The Board did not reach the same conclusion of patentability of proposed claim 45 over the prior art. For this claim, the recited structure encompasses the structure disclosed in the Behan reference, which teaches the use of isolongifolanone against mosquitoes. Illustrating the burden the Board imposes on patent owners, the decision states that "Patent Owner provides no evidence that ticks and mites would not be present on the same objects or areas where mosquitoes and cockroaches are found, which are the insects addressed by Behan. Thus, by applying the isolongifolanone taught by Behan to an object or airspace for the purpose of repelling mosquitoes or cockroaches, one would also inherently repel ticks and mites." From this, the Board applies the black-letter principle of the law that "'[i]t is a general rule that merely discovering and claiming a new benefit of an old process cannot render the process again patentable," citing In re Woodruff, 919 F.2d 1575, 1578 (Fed. Cir. 1990); Perricone v. Medicis Pharm. Corp., 432 F.3d 1368, 1377-78 (Fed. Cir. 2005) and Bristol-Myers Squibb Co. v. Ben Venue Laboratories, Inc., 246 F.3d 1368, 1376 (Fed. Cir. 2001) in support. Accordingly, the Board "conclude[d] that the preponderance of the evidence does not support the patentability of proposed claim 45."
Because grant of the Motion, and the reasons therefore were dispositive of all issues before the Board, the decision was made final and the Board cited 37 C.F.R. § 90.2 for the parties' responsibilities for notice and service of judicial review.
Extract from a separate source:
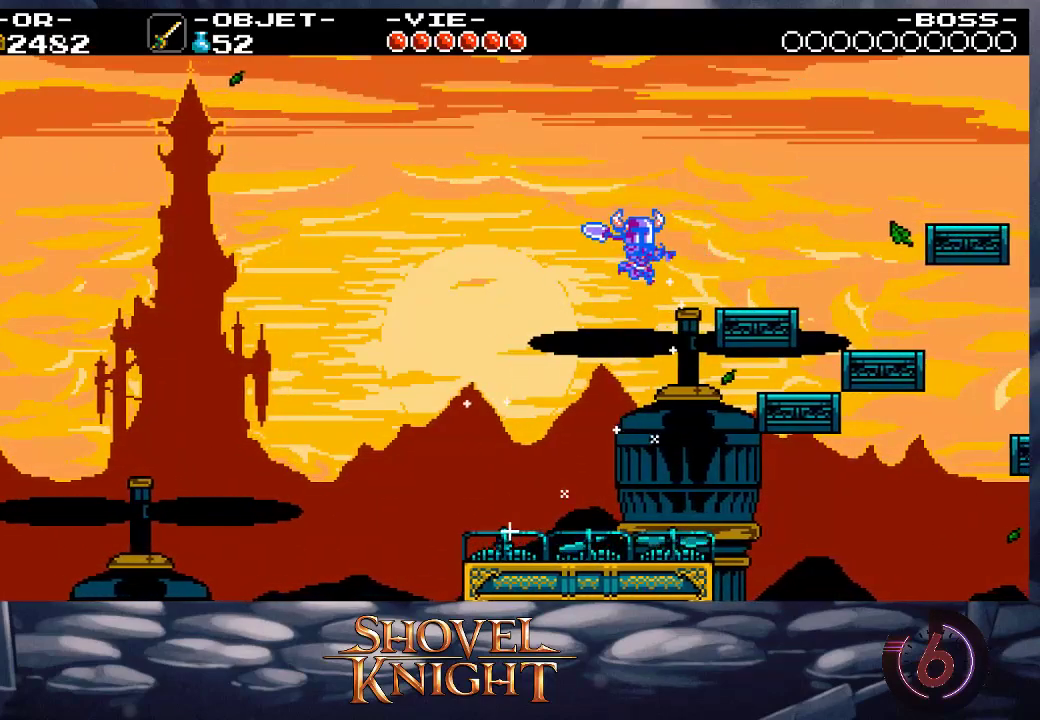
{"buttons": ["SQUARE", "DPAD_RIGHT"], "events": [[233, "DPAD_RIGHT", "up"], [433, "DPAD_RIGHT", "down"]]}
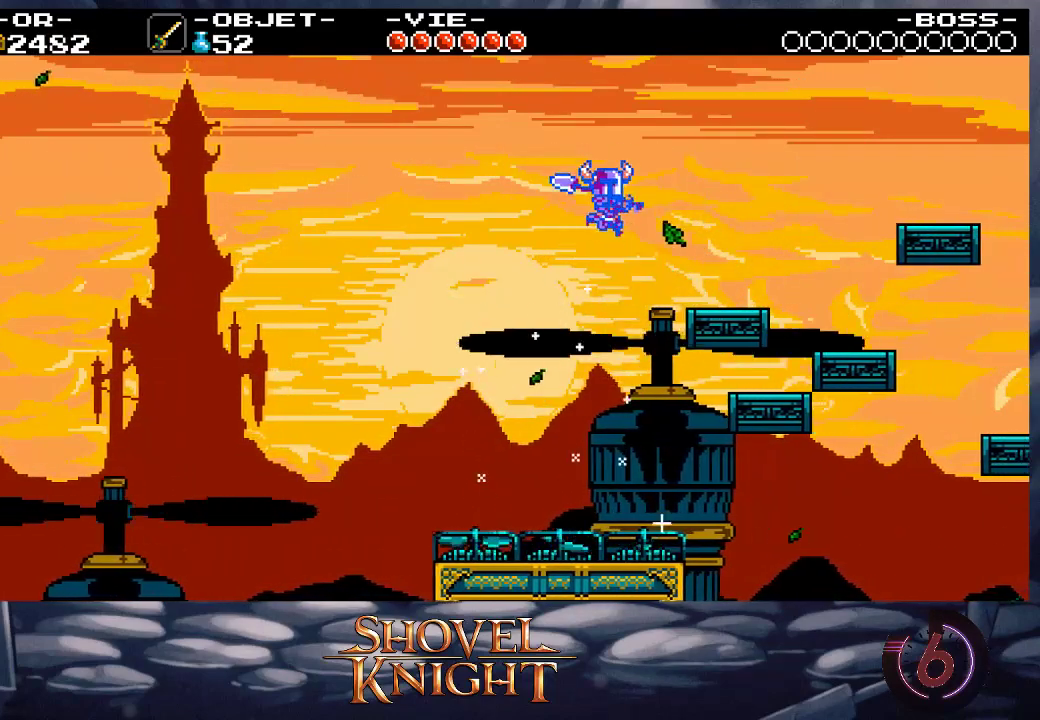
{"buttons": ["SQUARE"], "events": [[300, "DPAD_RIGHT", "up"]]}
A few rubrics can be drawn from this decision. The substitute claims were not challenged by the Petitioner (no doubt because the Petitioner was not at risk of being sued for infringement of the proposed substitute claims); this situation is not likely to be the norm. In addition, the patentee was the U.S. government, which may take a different view of how best to protect its intellectual property than commercial concerns. Petitioner supported its petition using a prior art reference that anticipated the claims, which may or may not be or become routine but certainly provides strong support for satisfying Petitioner's burden of making a showing that at least one claim is unpatentable. Finally it cannot escape the patent community's notice that the Office is exquisitely sensitive to criticism (for example, from the Supreme Court as evidenced by the recently issued subject matter eligibility Guidelines); the Board has been roundly criticized, by the bar and influential members of the judiciary including recent Chief Judge Rader (who called the PTAB a "death squad" for patent claims) as being inimical to patents and patentees based on its high rate of granting IPR petitions and the percentage of those claims that survived (indeed, the Office recently trumpeted the statistic that 41% of patents in IPR survived with the patentability of at least "some" claims being affirmed). Grant of patent owner's Motion for Leave to Amend proves that the Board can permit a patentee under appropriate circumstances to propose claim-saving amendments; the question remaining is whether this becomes routine or remains the black swan of PTAB proceedings.